In any case, if $\gamma : F \to G$ is a natural transformation, we say that it preserves attributes if $\gamma_{c}(a).x = a.x$ for all $c \in \mathsf{C}$, $X \in \mathsf{Data}$, $a \in F(c)$, and $x \in \operatorname{Attr}(A,X)$.

For the reader who was paying attention in the last section, it turns out that this condition can be very succinctly stated categorically as $\alpha = \tilde{\gamma} \odot \beta$, or in commutative diagram form as

To verify this, one simply needs to chug through the definition of $\tilde{\gamma}$ and the definition of $\odot$. This defines the category of attributed C-sets over a schema as a sort of double category-theoretic analogue of a slice category.

The only thing remaining is to name this category! We have chosen to name it $\operatorname{Attr}^{K}\text{-}\mathsf{C}\text{-}\mathsf{Set}$, which can be shortened to $\operatorname{Attr}\text{-}\mathsf{Set}$ if $\mathsf{C}$ and $K$ are clear from the context.

However, this is not the only possible definition for a category with attributed C-sets as objects; there are other types of morphisms that one might want to consider. For instance, we could let a morphism be a commutative diagram of the form

Here $\delta$ would be a natural transformation between $J,K : \mathsf{Data} \to \mathsf{Set}$, so $\tilde{\delta}$ would be an analogous 2-cell to $\tilde{\gamma}$. In this type of morphism, attributes are allowed to change, but they need to be related by a natural transformation. We are less likely to use this kind of morphism in Catlab for the simple reason that Julia functions don’t serialize, and Julia functions are the homs in our implementation of $\mathsf{Set}$. However, it is an equally valid definition. A special case of this would be $J = K$.

Both of these categories are instances of a more general construction which takes slice categories into the double-category realm. The properties and full definition of this more general construction have yet to be determined, but we will likely cover this in a future blog post.

Variations and extensions

A simple variation on attributed C-sets would be to replace $\mathsf{FinSet}$ with the category of finite sets and partial maps, or replace $\operatorname{Arr}$ with the profunctor that takes $([m],S)$ to the set of partial maps from $[m]$ to $S$. The first variation is actually in Catlab, because it turned out to be convenient.

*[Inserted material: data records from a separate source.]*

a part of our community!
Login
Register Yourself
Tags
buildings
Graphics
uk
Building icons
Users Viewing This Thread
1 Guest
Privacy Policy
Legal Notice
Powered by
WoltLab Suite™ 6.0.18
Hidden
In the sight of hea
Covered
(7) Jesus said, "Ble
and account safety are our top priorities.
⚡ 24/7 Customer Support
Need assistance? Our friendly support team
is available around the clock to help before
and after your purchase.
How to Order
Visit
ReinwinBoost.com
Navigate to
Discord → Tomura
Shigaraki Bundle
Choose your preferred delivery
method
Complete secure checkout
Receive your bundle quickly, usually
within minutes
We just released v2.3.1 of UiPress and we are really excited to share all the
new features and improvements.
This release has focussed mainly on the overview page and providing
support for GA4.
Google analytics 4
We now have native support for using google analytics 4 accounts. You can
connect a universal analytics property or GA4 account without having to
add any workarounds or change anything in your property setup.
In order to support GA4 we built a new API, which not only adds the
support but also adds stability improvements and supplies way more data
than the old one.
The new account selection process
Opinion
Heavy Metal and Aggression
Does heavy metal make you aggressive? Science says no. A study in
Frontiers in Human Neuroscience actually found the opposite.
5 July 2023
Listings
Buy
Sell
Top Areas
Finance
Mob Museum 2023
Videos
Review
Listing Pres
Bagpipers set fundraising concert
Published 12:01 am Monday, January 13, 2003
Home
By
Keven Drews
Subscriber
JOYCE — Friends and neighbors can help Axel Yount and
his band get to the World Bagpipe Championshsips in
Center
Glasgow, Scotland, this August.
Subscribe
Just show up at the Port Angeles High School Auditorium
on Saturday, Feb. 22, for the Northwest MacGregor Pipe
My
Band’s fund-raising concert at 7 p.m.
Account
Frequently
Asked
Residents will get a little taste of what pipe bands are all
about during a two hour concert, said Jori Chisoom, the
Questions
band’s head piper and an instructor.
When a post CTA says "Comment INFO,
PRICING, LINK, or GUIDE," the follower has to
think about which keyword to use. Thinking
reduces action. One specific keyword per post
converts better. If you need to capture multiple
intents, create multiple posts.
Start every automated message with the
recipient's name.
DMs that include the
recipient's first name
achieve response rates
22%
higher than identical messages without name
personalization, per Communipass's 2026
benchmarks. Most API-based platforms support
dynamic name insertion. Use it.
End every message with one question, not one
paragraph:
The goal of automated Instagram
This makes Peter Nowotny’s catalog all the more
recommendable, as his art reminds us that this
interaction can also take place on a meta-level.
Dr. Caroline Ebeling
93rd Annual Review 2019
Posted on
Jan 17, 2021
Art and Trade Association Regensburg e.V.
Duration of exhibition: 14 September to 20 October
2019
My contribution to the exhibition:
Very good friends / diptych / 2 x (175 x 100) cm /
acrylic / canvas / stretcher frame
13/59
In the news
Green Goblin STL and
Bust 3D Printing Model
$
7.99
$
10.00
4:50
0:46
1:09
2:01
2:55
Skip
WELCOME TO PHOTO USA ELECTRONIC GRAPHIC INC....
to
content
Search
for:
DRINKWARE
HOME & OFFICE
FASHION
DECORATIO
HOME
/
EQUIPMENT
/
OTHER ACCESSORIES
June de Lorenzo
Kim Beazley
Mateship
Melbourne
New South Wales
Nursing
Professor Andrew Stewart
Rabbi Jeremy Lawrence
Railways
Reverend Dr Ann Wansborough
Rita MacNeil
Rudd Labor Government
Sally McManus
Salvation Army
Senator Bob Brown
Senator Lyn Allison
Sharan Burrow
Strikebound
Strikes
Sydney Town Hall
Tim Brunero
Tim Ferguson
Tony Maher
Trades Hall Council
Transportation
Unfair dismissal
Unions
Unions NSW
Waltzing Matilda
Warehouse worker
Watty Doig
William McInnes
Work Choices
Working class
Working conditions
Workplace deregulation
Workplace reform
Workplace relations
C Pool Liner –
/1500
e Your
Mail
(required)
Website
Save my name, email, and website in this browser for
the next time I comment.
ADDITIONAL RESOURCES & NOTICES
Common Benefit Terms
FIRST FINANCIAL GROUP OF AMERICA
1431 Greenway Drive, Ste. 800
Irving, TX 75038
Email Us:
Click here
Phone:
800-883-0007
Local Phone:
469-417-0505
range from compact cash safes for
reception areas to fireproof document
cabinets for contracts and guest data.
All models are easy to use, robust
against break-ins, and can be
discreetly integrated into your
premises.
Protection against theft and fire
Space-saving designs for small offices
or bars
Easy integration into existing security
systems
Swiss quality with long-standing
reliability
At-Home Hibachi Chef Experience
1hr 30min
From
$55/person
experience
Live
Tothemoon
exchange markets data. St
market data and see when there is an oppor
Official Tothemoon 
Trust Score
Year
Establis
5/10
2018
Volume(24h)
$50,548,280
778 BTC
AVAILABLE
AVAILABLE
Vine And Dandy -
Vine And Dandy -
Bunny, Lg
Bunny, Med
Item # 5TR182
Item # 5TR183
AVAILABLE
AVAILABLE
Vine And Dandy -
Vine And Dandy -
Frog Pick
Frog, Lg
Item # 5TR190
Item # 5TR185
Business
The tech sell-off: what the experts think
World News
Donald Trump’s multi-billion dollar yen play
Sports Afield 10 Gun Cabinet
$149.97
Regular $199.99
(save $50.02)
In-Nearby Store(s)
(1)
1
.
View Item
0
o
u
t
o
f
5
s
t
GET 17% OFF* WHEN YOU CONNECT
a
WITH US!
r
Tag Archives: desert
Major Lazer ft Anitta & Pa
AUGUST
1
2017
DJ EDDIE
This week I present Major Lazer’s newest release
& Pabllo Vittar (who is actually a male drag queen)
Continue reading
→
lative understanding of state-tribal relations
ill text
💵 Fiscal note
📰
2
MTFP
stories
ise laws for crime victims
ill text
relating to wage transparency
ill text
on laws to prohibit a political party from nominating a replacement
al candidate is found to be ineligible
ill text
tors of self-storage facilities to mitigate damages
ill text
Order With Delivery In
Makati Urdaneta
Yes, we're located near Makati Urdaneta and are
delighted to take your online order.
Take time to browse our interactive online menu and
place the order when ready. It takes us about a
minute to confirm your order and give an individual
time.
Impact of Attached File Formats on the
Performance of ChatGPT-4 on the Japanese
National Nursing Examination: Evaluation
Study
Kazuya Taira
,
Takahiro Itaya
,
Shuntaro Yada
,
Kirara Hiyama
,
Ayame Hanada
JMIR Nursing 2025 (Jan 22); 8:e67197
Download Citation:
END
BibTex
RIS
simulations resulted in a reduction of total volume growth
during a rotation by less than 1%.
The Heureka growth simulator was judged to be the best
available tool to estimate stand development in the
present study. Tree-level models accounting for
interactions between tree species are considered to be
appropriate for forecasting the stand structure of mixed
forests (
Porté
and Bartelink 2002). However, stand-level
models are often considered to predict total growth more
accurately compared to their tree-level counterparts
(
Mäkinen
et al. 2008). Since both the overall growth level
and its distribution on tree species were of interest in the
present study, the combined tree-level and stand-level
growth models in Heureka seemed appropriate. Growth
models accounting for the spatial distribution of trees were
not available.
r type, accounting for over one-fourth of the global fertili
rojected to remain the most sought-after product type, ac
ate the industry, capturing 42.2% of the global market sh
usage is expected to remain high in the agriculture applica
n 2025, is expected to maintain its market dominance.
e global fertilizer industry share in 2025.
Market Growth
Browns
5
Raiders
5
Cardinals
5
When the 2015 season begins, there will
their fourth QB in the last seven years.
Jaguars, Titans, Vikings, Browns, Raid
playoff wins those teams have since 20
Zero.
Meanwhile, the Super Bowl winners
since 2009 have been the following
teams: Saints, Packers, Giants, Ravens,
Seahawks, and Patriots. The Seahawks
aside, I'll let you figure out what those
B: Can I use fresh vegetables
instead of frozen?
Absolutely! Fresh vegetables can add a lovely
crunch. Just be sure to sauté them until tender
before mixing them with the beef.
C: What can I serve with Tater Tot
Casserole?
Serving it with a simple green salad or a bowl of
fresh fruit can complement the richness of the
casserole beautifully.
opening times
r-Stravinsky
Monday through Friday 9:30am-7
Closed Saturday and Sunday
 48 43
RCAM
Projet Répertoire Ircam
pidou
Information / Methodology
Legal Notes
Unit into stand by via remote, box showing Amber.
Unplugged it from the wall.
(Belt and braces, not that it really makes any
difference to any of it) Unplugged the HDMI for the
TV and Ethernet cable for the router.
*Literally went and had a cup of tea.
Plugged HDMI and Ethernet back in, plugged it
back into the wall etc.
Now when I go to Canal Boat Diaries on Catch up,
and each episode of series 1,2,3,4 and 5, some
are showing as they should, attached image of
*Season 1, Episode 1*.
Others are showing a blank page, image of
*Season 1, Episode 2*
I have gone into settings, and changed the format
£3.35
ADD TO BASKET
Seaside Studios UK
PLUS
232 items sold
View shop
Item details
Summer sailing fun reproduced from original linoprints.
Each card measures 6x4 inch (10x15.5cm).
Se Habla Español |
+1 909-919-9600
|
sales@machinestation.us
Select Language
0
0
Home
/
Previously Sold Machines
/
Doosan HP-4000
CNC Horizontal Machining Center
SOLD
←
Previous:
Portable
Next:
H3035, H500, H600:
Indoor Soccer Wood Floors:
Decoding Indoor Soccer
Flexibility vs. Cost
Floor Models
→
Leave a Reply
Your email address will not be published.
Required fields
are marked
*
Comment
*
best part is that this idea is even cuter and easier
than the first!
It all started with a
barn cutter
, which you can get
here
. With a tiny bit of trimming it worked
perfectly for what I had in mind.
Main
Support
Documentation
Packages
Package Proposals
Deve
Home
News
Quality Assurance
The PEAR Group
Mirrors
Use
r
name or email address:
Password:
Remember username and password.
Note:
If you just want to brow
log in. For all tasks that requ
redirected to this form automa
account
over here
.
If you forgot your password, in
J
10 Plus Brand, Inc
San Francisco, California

However, there are also many other possiblilities. For instance, we could allow $C$ to have finite products, and force $F$ to be product-preserving, or replace $\mathsf{FinSet}$ with $\mathsf{FinRel}$. One open problem is how to specify that some attributes or morphisms should end up being injective. It is clear that we have just scratched the surface in terms of things that fit this pattern, and we are excited to see what the future has in store for attributed things!